If it were said that the candle was defective, that might be the end of the story, but it was a strange feeling of being welcomed by the ancestors, and I gradually began to look forward to visiting the graves.
Whenever I put my hands together in front of a grave, I always think of this.
It is a miracle that I am here at this time and place.
If one of the ancestors resting in this grave had been missing, I would not be here today. If my grandfather had not married my grandmother, if my great-grandfather and great-grandmother had not met, if even one more ancestor had made a different choice... I would not be here today. I realize that I am not living by my own strength, but I am here now, having inherited the baton of life.
Luck is in the air.
I have always had good luck in times of crisis, and I have been able to live this long without dying in spite of various circumstances, but my luck seems to have improved since I started going to visit the cemetery. I feel as if the big current that surrounds me has changed in the past few months...as if I am being carried to the next stage by a great power.

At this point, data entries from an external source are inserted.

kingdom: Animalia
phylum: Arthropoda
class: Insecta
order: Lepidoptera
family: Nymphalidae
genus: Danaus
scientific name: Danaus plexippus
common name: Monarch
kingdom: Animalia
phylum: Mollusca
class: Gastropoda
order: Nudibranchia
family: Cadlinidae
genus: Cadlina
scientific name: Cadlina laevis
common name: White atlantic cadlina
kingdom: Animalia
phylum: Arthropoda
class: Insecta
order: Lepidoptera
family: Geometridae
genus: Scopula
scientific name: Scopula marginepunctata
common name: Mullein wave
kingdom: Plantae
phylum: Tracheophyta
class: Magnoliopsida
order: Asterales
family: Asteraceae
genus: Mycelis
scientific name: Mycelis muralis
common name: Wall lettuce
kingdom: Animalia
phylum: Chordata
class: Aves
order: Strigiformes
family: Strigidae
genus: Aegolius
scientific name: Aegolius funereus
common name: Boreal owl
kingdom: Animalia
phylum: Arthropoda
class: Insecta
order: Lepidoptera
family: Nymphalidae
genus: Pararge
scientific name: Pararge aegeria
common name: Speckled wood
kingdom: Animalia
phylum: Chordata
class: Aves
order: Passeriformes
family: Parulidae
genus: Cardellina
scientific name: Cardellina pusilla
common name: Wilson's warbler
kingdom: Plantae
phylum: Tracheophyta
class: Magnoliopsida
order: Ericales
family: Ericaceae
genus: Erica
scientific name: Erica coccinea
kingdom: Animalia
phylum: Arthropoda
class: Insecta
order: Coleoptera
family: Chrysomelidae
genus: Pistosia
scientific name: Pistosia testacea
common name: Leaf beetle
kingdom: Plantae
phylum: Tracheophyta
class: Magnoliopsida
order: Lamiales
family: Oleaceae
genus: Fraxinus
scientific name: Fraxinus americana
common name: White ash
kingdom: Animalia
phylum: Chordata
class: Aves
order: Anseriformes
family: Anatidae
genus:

I also saw a change in my own state of mind.Let's not focus on what we don't have, but on what we do have.I can now think of it as a good thing. I had always known it in my head, but for many years I didn't think so, and I think I was being stubborn by not being able to get what I wanted most.
I have always been stubborn and not good at being lenient, and my personality is such that I would try to manage on my own, so I was afraid that I would be ruined if I easily accepted my current situation.
However, I realized that as long as I keep my eyes on such things, I will never be happy.
There is no 100% in life, there is always something missing. I am sure it will continue to be so. That's why.It is important to focus on what we have now, and happiness exists within it.The important thing is whether or not you can recognize that.
I think it was a combination of experiences, circumstances, and timing that led me to feel this way, but not only because I went to visit a grave.When you put your hands together in front of the grave, your strange pride disappears and you can accept the situation as it is, honestly.I have a feeling.
I hope I can continue to visit the cemetery every month, give thanks for a life that allows me to drive a Porsche at this very moment (laughs), and write a blog every day.